**Task item**
Reproduce the text of every item with each occurrence of "МАКБУКЕ" changed to "НОУТБУКЕ", leaving everything else unchanged and omitting the pictures.

[Dataset entries]
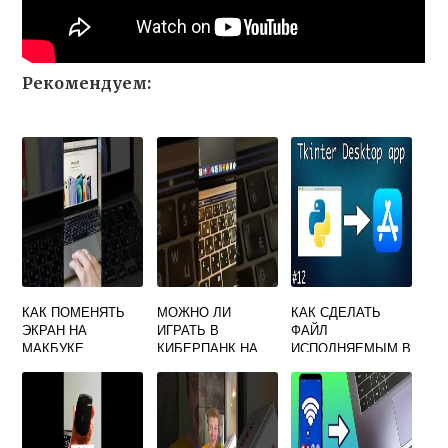
Рекомендуем:
КАК ПОМЕНЯТЬ
МОЖНО ЛИ
КАК СДЕЛАТЬ
ЭКРАН НА
ИГРАТЬ В
ФАЙЛ
МАКБУКЕ
КИБЕРПАНК НА
ИСПОЛНЯЕМЫМ В
МАКБУКЕ
MAC OS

**Solution for this task**
Рекомендуем:
КАК ПОМЕНЯТЬ
МОЖНО ЛИ
КАК СДЕЛАТЬ
ЭКРАН НА
ИГРАТЬ В
ФАЙЛ
НОУТБУКЕ
КИБЕРПАНК НА
ИСПОЛНЯЕМЫМ В
НОУТБУКЕ
MAC OS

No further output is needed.